On Juneteenth, the federal holiday celebrating the freeing of enslaved Americans, the church touted its ongoing partnership with the nation’s oldest civil rights organizations, the NAACP.
A news release noted the church has given $2 million for 116 scholarships through the United Negro College Fund, sent dozens of students to study in Ghana, helped create a water-wise community garden in San Francisco and planted trees in Black neighborhoods.
On Monday, the church also gave $500,000 to help renovate the NAACP’s Memphis Branch to boost a MyBaby4Me program and its fight against infant mortality.
Later this month, the Utah-based faith will open a Center for Family History at the International African American Museum in Charleston, S.C. In 2019, the church donated $2 million toward the project commemorating what has been called African Americans’ “Ellis Island.”
From The Tribune
• During temple dedications, white-suited church leaders will no longer exit the services and, with trowels in hand, apply mortar to a cornerstone — often with the assistance of young children. The governing First Presidency has announced an end to those symbolic “cornerstone” ceremonies.

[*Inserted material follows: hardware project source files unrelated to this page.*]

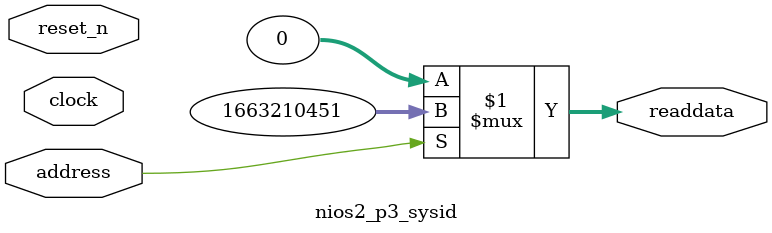
<source format=v>



// synthesis translate_off
`timescale 1ns / 1ps
// synthesis translate_on

// turn off superfluous verilog processor warnings 
// altera message_level Level1 
// altera message_off 10034 10035 10036 10037 10230 10240 10030 

module nios2_p3_sysid (
               // inputs:
                address,
                clock,
                reset_n,

               // outputs:
                readdata
             )
;

  output  [ 31: 0] readdata;
  input            address;
  input            clock;
  input            reset_n;

  wire    [ 31: 0] readdata;
  //control_slave, which is an e_avalon_slave
  assign readdata = address ? 1663210451 : 0;

endmodule



</source>
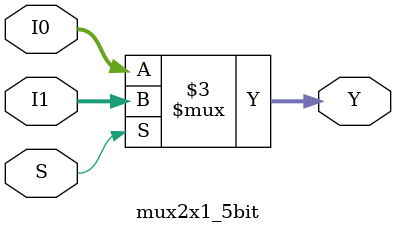
<source format=v>
module mux2x1_5bit (output reg[4:0] Y, input S, input[4:0] I0,I1);
always @(S,I0,I1)
	if(S) Y=I1;
	else Y=I0;
endmodule
</source>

• A former congressman says top church authorities, including apostles, can help send a message of political neutrality by registering as “independent,” or unaffiliated, voters.
• Utah’s Space Age-designed Provo Temple will shut down at day’s end Feb. 24, 2024, according to a news release, to undergo a previously announced overhaul similar to the one its architectural twin in Ogden underwent a decade ago.

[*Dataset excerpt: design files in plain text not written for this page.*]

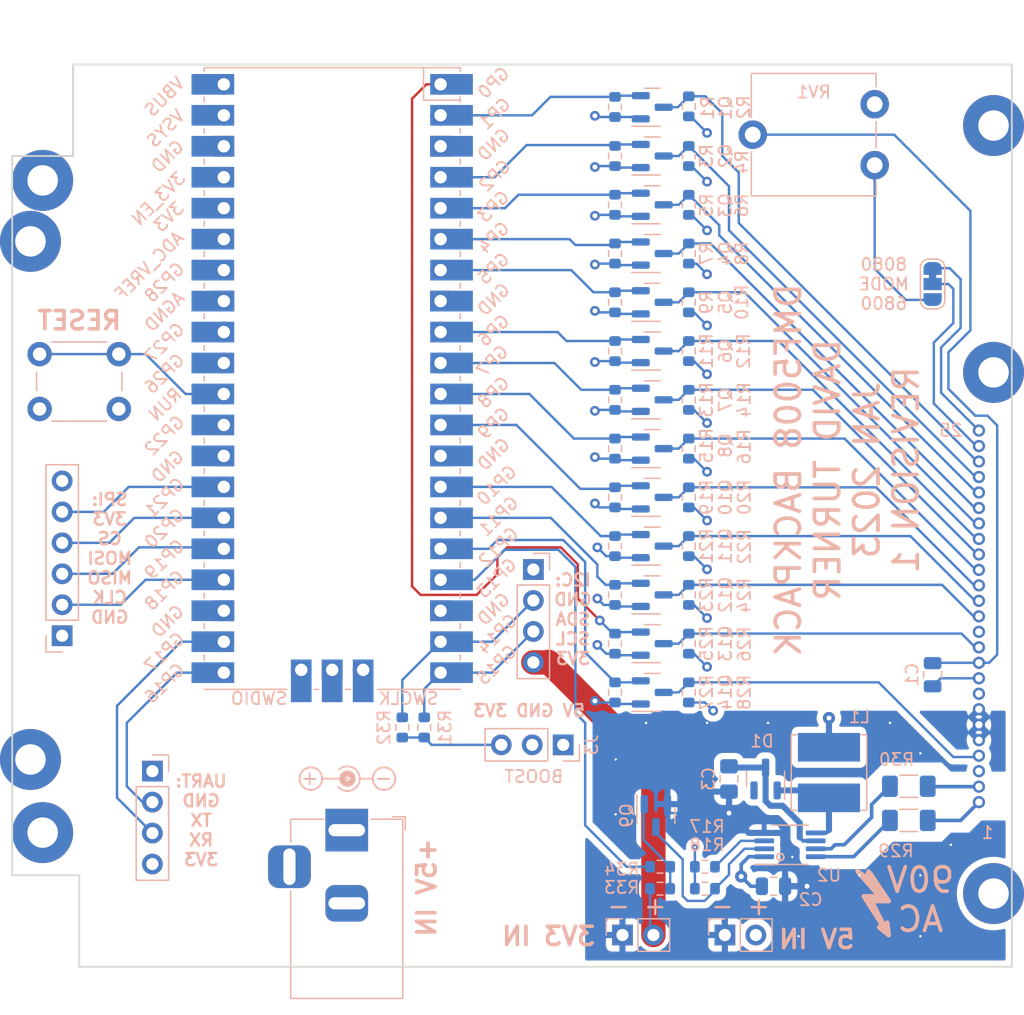
<source format=kicad_pcb>
(kicad_pcb (version 20211014) (generator pcbnew)

  (general
    (thickness 1.6062)
  )

  (paper "A4")
  (layers
    (0 "F.Cu" signal)
    (1 "In1.Cu" signal)
    (2 "In2.Cu" signal)
    (31 "B.Cu" signal)
    (32 "B.Adhes" user "B.Adhesive")
    (33 "F.Adhes" user "F.Adhesive")
    (34 "B.Paste" user)
    (35 "F.Paste" user)
    (36 "B.SilkS" user "B.Silkscreen")
    (37 "F.SilkS" user "F.Silkscreen")
    (38 "B.Mask" user)
    (39 "F.Mask" user)
    (40 "Dwgs.User" user "User.Drawings")
    (41 "Cmts.User" user "User.Comments")
    (42 "Eco1.User" user "User.Eco1")
    (43 "Eco2.User" user "User.Eco2")
    (44 "Edge.Cuts" user)
    (45 "Margin" user)
    (46 "B.CrtYd" user "B.Courtyard")
    (47 "F.CrtYd" user "F.Courtyard")
    (48 "B.Fab" user)
    (49 "F.Fab" user)
  )

  (setup
    (stackup
      (layer "F.SilkS" (type "Top Silk Screen"))
      (layer "F.Paste" (type "Top Solder Paste"))
      (layer "F.Mask" (type "Top Solder Mask") (thickness 0.01))
      (layer "F.Cu" (type "copper") (thickness 0.035))
      (layer "dielectric 1" (type "prepreg") (thickness 0.2104) (material "FR4") (epsilon_r 4.5) (loss_tangent 0.02))
      (layer "In1.Cu" (type "copper") (thickness 0.0152))
      (layer "dielectric 2" (type "core") (thickness 1.065) (material "FR4") (epsilon_r 4.5) (loss_tangent 0.02))
      (layer "In2.Cu" (type "copper") (thickness 0.0152))
      (layer "dielectric 3" (type "prepreg") (thickness 0.2104) (material "FR4") (epsilon_r 4.5) (loss_tangent 0.02))
      (layer "B.Cu" (type "copper") (thickness 0.035))
      (layer "B.Mask" (type "Bottom Solder Mask") (thickness 0.01))
      (layer "B.Paste" (type "Bottom Solder Paste"))
      (layer "B.SilkS" (type "Bottom Silk Screen"))
      (copper_finish "None")
      (dielectric_constraints no)
    )
    (pad_to_mask_clearance 0)
    (pcbplotparams
      (layerselection 0x00010f4_ffffffff)
      (disableapertmacros false)
      (usegerberextensions true)
      (usegerberattributes true)
      (usegerberadvancedattributes false)
      (creategerberjobfile true)
      (svguseinch false)
      (svgprecision 6)
      (excludeedgelayer true)
      (plotframeref false)
      (viasonmask false)
      (mode 1)
      (useauxorigin false)
      (hpglpennumber 1)
      (hpglpenspeed 20)
      (hpglpendiameter 15.000000)
      (dxfpolygonmode true)
      (dxfimperialunits true)
      (dxfusepcbnewfont true)
      (psnegative false)
      (psa4output false)
      (plotreference true)
      (plotvalue true)
      (plotinvisibletext false)
      (sketchpadsonfab false)
      (subtractmaskfromsilk true)
      (outputformat 1)
      (mirror false)
      (drillshape 0)
      (scaleselection 1)
      (outputdirectory "gerbers")
    )
  )

  (net 0 "")
  (net 1 "/V0")
  (net 2 "GND")
  (net 3 "+5V")
  (net 4 "/EL_A")
  (net 5 "/EL_B")
  (net 6 "/LCD_5V_RES")
  (net 7 "/LCD_5V_CS")
  (net 8 "/LCD_5V_D7")
  (net 9 "/LCD_5V_D6")
  (net 10 "/LCD_5V_D5")
  (net 11 "/LCD_5V_D4")
  (net 12 "/LCD_5V_D3")
  (net 13 "/LCD_5V_D2")
  (net 14 "/LCD_5V_D1")
  (net 15 "/LCD_5V_D0")
  (net 16 "/LCD_5V_RD")
  (net 17 "/LCD_5V_WR")
  (net 18 "/LCD_5V_A0")
  (net 19 "+3V3")
  (net 20 "/LCD_RES")
  (net 21 "/LCD_D2")
  (net 22 "/LCD_CS")
  (net 23 "Net-(JP1-Pad2)")
  (net 24 "/LCD_D1")
  (net 25 "/LCD_D7")
  (net 26 "/LCD_D0")
  (net 27 "/LCD_D6")
  (net 28 "/LCD_RD")
  (net 29 "/LCD_D5")
  (net 30 "/LCD_WR")
  (net 31 "/LCD_D4")
  (net 32 "/LCD_A0")
  (net 33 "/LCD_D3")
  (net 34 "Net-(R17-Pad1)")
  (net 35 "/I2C_SDA")
  (net 36 "/I2C_SCL")
  (net 37 "/UART_TX")
  (net 38 "/UART_RX")
  (net 39 "/SPI_CLK")
  (net 40 "/SPI_MISO")
  (net 41 "/SPI_MOSI")
  (net 42 "/SPI_CS")
  (net 43 "unconnected-(U1-Pad29)")
  (net 44 "/RUN")
  (net 45 "unconnected-(U1-Pad31)")
  (net 46 "unconnected-(U1-Pad32)")
  (net 47 "unconnected-(U1-Pad33)")
  (net 48 "unconnected-(U1-Pad34)")
  (net 49 "unconnected-(U1-Pad35)")
  (net 50 "unconnected-(U1-Pad37)")
  (net 51 "unconnected-(U1-Pad41)")
  (net 52 "unconnected-(U1-Pad42)")
  (net 53 "unconnected-(U1-Pad43)")
  (net 54 "/EL_ENABLE")
  (net 55 "Net-(C3-Pad1)")
  (net 56 "Net-(D1-Pad1)")
  (net 57 "unconnected-(D1-Pad2)")
  (net 58 "unconnected-(J4-Pad3)")
  (net 59 "Net-(Q9-Pad1)")
  (net 60 "Net-(R29-Pad1)")
  (net 61 "Net-(R30-Pad1)")
  (net 62 "Net-(Q9-Pad3)")

  (footprint "footprints:lcd_full" (layer "B.Cu") (at 185 135 180))

  (footprint "Package_TO_SOT_SMD:SOT-23" (layer "B.Cu") (at 155.5 92.5))

  (footprint "Resistor_SMD:R_0603_1608Metric" (layer "B.Cu") (at 152.45 100.5 90))

  (footprint "Package_TO_SOT_SMD:SOT-23" (layer "B.Cu") (at 155.8 122.6 -90))

  (footprint "Button_Switch_THT:SW_PUSH_6mm" (layer "B.Cu") (at 105.25 89.25))

  (footprint "Resistor_SMD:R_0603_1608Metric" (layer "B.Cu") (at 152.45 68.5 90))

  (footprint "Resistor_SMD:R_0603_1608Metric" (layer "B.Cu") (at 158.5 68.5 90))

  (footprint "Resistor_SMD:R_0603_1608Metric" (layer "B.Cu") (at 158.5 112.5 90))

  (footprint "Resistor_SMD:R_0603_1608Metric" (layer "B.Cu") (at 156.15 126.8 180))

  (footprint "Connector_PinHeader_2.54mm:PinHeader_1x04_P2.54mm_Vertical" (layer "B.Cu") (at 145.75 102.42 180))

  (footprint "Resistor_SMD:R_0603_1608Metric" (layer "B.Cu") (at 152.45 76.5 90))

  (footprint "Connector_PinHeader_2.54mm:PinHeader_1x02_P2.54mm_Vertical" (layer "B.Cu") (at 161.46 132.4 -90))

  (footprint "Connector_BarrelJack:BarrelJack_Horizontal" (layer "B.Cu") (at 130.4425 123.8 90))

  (footprint "Resistor_SMD:R_0603_1608Metric" (layer "B.Cu") (at 158.5 104.5 90))

  (footprint "Resistor_SMD:R_0603_1608Metric" (layer "B.Cu") (at 158.5 100.5 90))

  (footprint "Resistor_SMD:R_0603_1608Metric" (layer "B.Cu") (at 152.45 108.5 90))

  (footprint "Package_TO_SOT_SMD:SOT-23" (layer "B.Cu") (at 155.5 80.5))

  (footprint "Resistor_SMD:R_0603_1608Metric" (layer "B.Cu") (at 158.5 80.5 90))

  (footprint "Resistor_SMD:R_0603_1608Metric" (layer "B.Cu") (at 159.825 128.6))

  (footprint "Resistor_SMD:R_0603_1608Metric" (layer "B.Cu") (at 136.8 115.375 90))

  (footprint "Capacitor_SMD:C_0805_2012Metric" (layer "B.Cu") (at 165.45 128.4))

  (footprint "Package_TO_SOT_SMD:SOT-23" (layer "B.Cu") (at 155.5 64.5))

  (footprint "Resistor_SMD:R_0603_1608Metric" (layer "B.Cu") (at 156.15 128.6))

  (footprint "Resistor_SMD:R_0603_1608Metric" (layer "B.Cu") (at 152.45 88.5 90))

  (footprint "Connector_PinHeader_2.54mm:PinHeader_1x06_P2.54mm_Vertical" (layer "B.Cu") (at 107.1 107.85))

  (footprint "Package_TO_SOT_SMD:SOT-23" (layer "B.Cu") (at 155.5 88.5))

  (footprint "Resistor_SMD:R_0603_1608Metric" (layer "B.Cu") (at 152.45 92.5 90))

  (footprint "Package_TO_SOT_SMD:SOT-23" (layer "B.Cu") (at 155.5 72.5))

  (footprint "Resistor_SMD:R_1206_3216Metric_Pad1.30x1.75mm_HandSolder" (layer "B.Cu") (at 176.55 120.2))

  (footprint "Resistor_SMD:R_1206_3216Metric_Pad1.30x1.75mm_HandSolder" (layer "B.Cu") (at 176.55 123))

  (footprint "Resistor_SMD:R_0603_1608Metric" (layer "B.Cu") (at 158.5 64.425 90))

  (footprint "Resistor_SMD:R_0603_1608Metric" (layer "B.Cu") (at 152.45 80.5 90))

  (footprint "Resistor_SMD:R_0603_1608Metric" (layer "B.Cu") (at 158.5 72.5 90))

  (footprint "Package_TO_SOT_SMD:SOT-23" (layer "B.Cu") (at 155.5 76.5))

  (footprint "Package_TO_SOT_SMD:SOT-23" (layer "B.Cu") (at 155.5 68.5))

  (footprint "Connector_PinHeader_2.54mm:PinHeader_1x03_P2.54mm_Vertical" (layer "B.Cu") (at 148.2 116.8 90))

  (footprint "Capacitor_SMD:C_0805_2012Metric" (layer "B.Cu") (at 178.5 111.05 -90))

  (footprint "Package_TO_SOT_SMD:SOT-23" (layer "B.Cu") (at 155.5 100.5))

  (footprint "Symbol:Symbol_Barrel_Polarity" (layer "B.Cu") (at 130.5 119.5 180))

  (footprint "Resistor_SMD:R_0603_1608Metric" (layer "B.Cu") (at 158.5 108.5 90))

  (footprint "Resistor_SMD:R_0603_1608Metric" (layer "B.Cu") (at 152.45 64.475 90))

  (footprint "Potentiometer_THT:Potentiometer_ACP_CA9-V10_Vertical" (layer "B.Cu") (at 173.75 69.25 180))

  (footprint "Capacitor_SMD:C_0805_2012Metric_Pad1.18x1.45mm_HandSolder" (layer "B.Cu") (at 161.8 119.6 -90))

  (footprint "Resistor_SMD:R_0603_1608Metric" (layer "B.Cu") (at 158.5 92.5 90))

  (footprint "Resistor_SMD:R_0603_1608Metric" (layer "B.Cu") (at 159.825 126.8 180))

  (footprint "Symbol:Symbol_Highvoltage_Type2_CopperTop_Small" (layer "B.Cu") (at 173.5 130.5 180))

  (footprint "Package_TO_SOT_SMD:SOT-23" (layer "B.Cu") (at 155.5 112.5))

  (footprint "Resistor_SMD:R_0603_1608Metric" (layer "B.Cu") (at 152.45 104.5 90))

  (footprint "Resistor_SMD:R_0603_1608Metric" (layer "B.Cu") (at 152.45 84.5 90))

  (footprint "Resistor_SMD:R_0603_1608Metric" (layer "B.Cu") (at 158.5 84.5 90))

  (footprint "Connector_PinHeader_2.54mm:PinHeader_1x04_P2.54mm_Vertical" (layer "B.Cu") (at 114.5 118.96 180))

  (footprint "Package_TO_SOT_SMD:SOT-23" (layer "B.Cu") (at 155.5 84.5))

  (footprint "Package_TO_SOT_SMD:SOT-23" (layer "B.Cu") (at 155.5 108.5))

  (footprint "Resistor_SMD:R_0603_1608Metric" (layer "B.Cu") (at 158.5 76.5 90))

  (footprint "Connector_PinHeader_2.54mm:PinHeader_1x02_P2.54mm_Vertical" (layer "B.Cu")
    (tedit 59FED5CC) (tstamp d14de4a9-33c8-4509-9db5-00fbb073c3fd)
    (at 153.06 132.4 -90)
    (descr "Through hole straight pin header, 1x02, 2.54mm pitch, single row")
    (tags "Through hole pin header THT 1x02 2.54mm single row")
    (property "Sheetfile" "dmf-5008-backpack.kicad_sch")
    (property "Sheetname" "")
    (path "/f31b40ee-83d5-4b2d-b0ac-d3cb5637951a")
    (attr through_hole exclude_from_pos_files exclude_from_bom)
    (fp_text reference "J2" (at 0 2.33 90) (layer "B.SilkS") hide
      (effects (font (size 1 1) (thickness 0.15)) (justify mirror))
      (tstamp 2a1bd38c-fece-43ae-a748-08a7dee9026c)
    )
    (fp_text value "3V3 IN" (at 0.1 6.06) (layer "B.SilkS")
      (effects (font (size 1.5 1.5) (thickness 0.3)) (justify mirror))
      (tstamp 4b1d3fd3-f65d-4c37-9d6b-fdf7135e5aef)
    )
    (fp_text user "${REFERENCE}" (at 0 -1.27) (layer "B.Fab")
      (effects (font (size 1 1) (thickness 0.15)) (justify mirror))
      (tstamp cec9ee35-686d-4809-adae-30464cd2cc89)
    )
    (fp_line (start -1.33 -1.27) (end -1.33 -3.87) (layer "B.SilkS") (width 0.12) (tstamp 35639aa7-5162-438e-a045-0f69d4c572b7))
    (fp_line (start -1.33 0) (end -1.33 1.33) (layer "B.SilkS") (width 0.12) (tstamp 3deae5ec-2980-4649-936b-94d82b26de42))
    (fp_line (start -1.33 -1.27) (end 1.33 -1.27) (layer "B.SilkS") (width 0.12) (tstamp 400b2217-7948-4bb9-ab66-f815b12aff56))
    (fp_line (start -1.33 1.33) (end 0 1.33) (layer "B.SilkS") (width 0.12) (tstamp 72ac33d9-f62c-4a57-a9c5-39cd6801d17a))
    (fp_line (start 1.33 -1.27) (end 1.33 -3.87) (layer "B.SilkS") (width 0.12) (tstamp 83c06ae5-a065-48c2-9374-fbf341ea8692))
    (fp_line (start -1.33 -3.87) (end 1.33 -3.87) (layer "B.SilkS") (width 0.12) (tstamp be0016ff-9f5a-462b-9ff9-ff43d009592c))
    (fp_line (start 1.8 -4.35) (end 1.8 1.8) (layer "B.CrtYd") (width 0.05) (tstamp 37ec6e21-0723-4a04-bfa4-e9fccbe3fa1d))
    (fp_line (start -1.8 -4.35) (end 1.8 -4.35) (layer "B.CrtYd") (width 0.05) (tstamp c56bd1d6-a0d8-4c68-ae7b-fcd1691ceb71))
    (fp_line (start -1.8 1.8) (end -1.8 -4.35) (layer "B.CrtYd") (width 0.05) (tstamp dec84784-b99a-44a6-bcf8-43fd03b117f1))
    (fp_line (start 1.8 1.8) (end -1.8 1.8) (layer "B.CrtYd") (width 0.05) (tstamp e6da20e7-106a-4f6b-bbee-b6fb6a25ddd7))
    (fp_line (start -0.635 1.27) (end 1.27 1.27) (layer "B.Fab") (width 0.1) (tstamp 1f3216e4-8b21-4c6e-ae64-95243a982ba6))
    (fp_line (start 1.27 1.27) (end 1.27 -3.81) (layer "B.Fab") (width 0.1) (tstamp 4cd1706d-8348-4d1b-a2c6-9870b5e53500))
    (fp_line (start -1.27 -3.81) (end -1.27 0.635) (layer "B.Fab") (width 0.1) (tstamp 6a74f760-2ea6-402f-9830-bc630c12266c))
    (fp_line (start 1.27 -3.81) (end -1.27 -3.81) (layer "B.Fab") (width 0.1) (tstamp a5039e24-7dbb-45b9-b5b1-5d596af3277b))
    (fp_line (start -1.27 0.635) (end -0.635 1.27) (layer "B.Fab") (width 0.1) (tstamp f2158d8c-cbec-40e0-b4e8-a5bad7321430))
    (pad "1" thru_hole rect (at 0 0 270) (size 1.7 1.7) (drill 1) (layers *.Cu *.Mask)
      (net 2 "GND") (pinfunction "Pin_1") (pintype "passive") (tstamp 09bdf708-d0f2-4860-b5cf-5e5e61b4dcf0))
    (pad "2" thru_hole oval (at 0 -2.54 270) (size 1.7 1.7) (drill 1) (layers *.Cu *.Mask)
      (net 19 "+3V3") (pinfunction "Pin_2") (pintype "passive") (tstamp 12f5ee48-1ade-439a-8569-8390425e428d))
    (model "${KICAD6_3DMODEL_DIR}/Connector_PinHeader_2.54mm.3dshapes/PinHeader_1x02_P2.54mm_Vertical.wrl"
      (offset (xyz 0 0 0))
      (scale (xyz 1 1 1))
      (rotate (xyz 0 0 0))
    )
... [834751 chars truncated]
</source>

• The Orem Temple will be dedicated Jan. 21, 2024, after an Oct. 27-Dec. 16 public open house. The single-spired, three-story, 70,000-square-foot edifice is one of 28 existing or planned temples in the Beehive State.
• A ceremonial groundbreaking Saturday officially launched construction of Idaho’s Montpelier Temple. The single-spired, two-story, 27,000-square-foot building will be one of nine existing or planned temples in the Gem State.
• A site has been selected for the Wichita Temple. The single-story, 9,950-square-foot building (no exterior rendering has been released) will be the first Latter-day Saint temple in Kansas.
• A city planning board has given the go-ahead to the church’s planned temple in Cody, Wyo., the Cowboy State Daily reports, save for the 77-foot steeple rising from the roof (making the edifice 101 feet high overall). That spire still needs an OK.